[Saved data entries]
==*==

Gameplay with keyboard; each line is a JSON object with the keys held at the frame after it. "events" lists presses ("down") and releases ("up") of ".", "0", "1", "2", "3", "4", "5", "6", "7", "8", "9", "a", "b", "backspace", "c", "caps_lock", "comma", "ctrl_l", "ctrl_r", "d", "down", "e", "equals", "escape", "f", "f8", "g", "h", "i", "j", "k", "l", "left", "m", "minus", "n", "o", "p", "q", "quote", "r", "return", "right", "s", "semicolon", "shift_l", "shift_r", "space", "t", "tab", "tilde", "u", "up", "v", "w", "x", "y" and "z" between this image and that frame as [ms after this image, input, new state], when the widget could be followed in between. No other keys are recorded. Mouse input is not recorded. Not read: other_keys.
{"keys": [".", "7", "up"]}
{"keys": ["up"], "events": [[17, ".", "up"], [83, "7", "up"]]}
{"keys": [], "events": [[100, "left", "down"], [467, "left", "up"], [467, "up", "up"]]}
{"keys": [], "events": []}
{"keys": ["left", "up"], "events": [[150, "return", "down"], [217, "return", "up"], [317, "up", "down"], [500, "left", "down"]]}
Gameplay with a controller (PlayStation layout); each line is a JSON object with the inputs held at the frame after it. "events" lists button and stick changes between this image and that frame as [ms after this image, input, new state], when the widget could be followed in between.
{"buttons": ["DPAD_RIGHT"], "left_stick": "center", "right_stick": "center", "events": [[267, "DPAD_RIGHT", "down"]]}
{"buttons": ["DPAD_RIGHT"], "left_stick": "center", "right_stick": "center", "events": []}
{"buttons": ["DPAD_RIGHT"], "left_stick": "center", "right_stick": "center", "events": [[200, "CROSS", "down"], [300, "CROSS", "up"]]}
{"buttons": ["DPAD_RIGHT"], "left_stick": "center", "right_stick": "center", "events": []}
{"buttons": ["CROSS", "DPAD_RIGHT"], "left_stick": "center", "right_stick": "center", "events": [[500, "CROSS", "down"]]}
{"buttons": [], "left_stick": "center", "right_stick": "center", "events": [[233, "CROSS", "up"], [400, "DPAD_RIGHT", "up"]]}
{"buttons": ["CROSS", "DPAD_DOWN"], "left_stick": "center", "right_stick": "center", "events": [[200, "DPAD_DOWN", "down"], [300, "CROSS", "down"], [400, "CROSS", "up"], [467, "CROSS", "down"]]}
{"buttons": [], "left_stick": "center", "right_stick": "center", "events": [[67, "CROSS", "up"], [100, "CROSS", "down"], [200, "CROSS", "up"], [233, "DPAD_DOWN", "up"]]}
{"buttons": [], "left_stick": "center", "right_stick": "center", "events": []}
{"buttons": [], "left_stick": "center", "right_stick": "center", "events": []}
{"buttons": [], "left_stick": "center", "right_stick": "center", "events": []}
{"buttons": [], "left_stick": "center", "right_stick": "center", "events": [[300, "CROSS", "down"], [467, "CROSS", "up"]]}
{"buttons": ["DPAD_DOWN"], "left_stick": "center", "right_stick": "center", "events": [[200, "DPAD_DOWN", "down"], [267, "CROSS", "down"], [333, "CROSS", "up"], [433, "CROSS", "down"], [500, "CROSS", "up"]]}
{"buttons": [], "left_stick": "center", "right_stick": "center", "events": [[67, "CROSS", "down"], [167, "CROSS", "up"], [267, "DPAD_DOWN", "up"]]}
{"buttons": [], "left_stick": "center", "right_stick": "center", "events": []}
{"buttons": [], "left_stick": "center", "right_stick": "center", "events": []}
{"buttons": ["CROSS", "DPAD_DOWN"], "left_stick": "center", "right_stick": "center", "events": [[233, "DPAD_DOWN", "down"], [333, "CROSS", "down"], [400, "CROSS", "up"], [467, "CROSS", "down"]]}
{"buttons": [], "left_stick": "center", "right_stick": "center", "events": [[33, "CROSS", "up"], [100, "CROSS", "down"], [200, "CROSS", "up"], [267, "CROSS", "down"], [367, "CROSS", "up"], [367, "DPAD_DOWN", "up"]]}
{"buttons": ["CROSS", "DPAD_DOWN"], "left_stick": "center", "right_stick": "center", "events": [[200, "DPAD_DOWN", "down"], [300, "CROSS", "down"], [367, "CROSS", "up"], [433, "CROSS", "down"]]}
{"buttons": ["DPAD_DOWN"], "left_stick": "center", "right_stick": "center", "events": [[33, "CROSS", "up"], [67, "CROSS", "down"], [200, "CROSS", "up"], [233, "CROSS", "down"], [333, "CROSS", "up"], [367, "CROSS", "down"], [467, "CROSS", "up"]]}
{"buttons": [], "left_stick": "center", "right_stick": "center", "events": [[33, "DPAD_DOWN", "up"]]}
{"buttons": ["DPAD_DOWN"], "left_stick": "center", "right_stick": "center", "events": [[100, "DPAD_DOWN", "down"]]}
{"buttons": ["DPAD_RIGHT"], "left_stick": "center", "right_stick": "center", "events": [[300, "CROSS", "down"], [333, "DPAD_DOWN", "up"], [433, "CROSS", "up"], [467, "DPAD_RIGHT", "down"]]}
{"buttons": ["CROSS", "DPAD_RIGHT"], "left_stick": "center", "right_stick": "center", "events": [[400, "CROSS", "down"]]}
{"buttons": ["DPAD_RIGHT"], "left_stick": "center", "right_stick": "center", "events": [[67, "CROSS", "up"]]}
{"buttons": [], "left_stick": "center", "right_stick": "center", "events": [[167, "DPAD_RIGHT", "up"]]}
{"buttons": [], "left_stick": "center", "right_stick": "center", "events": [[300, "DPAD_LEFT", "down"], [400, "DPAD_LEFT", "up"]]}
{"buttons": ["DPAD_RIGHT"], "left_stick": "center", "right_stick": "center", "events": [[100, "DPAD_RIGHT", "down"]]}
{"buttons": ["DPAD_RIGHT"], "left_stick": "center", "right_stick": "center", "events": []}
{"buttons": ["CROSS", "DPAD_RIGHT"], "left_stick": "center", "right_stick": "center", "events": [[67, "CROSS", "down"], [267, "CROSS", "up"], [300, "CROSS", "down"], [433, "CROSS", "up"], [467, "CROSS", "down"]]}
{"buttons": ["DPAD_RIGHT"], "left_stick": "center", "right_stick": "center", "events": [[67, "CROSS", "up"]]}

==*==

**Exercise directions:**
Using the records above, state how many lines contain "could"; a single number is the whole answer.

**Written reply:**
2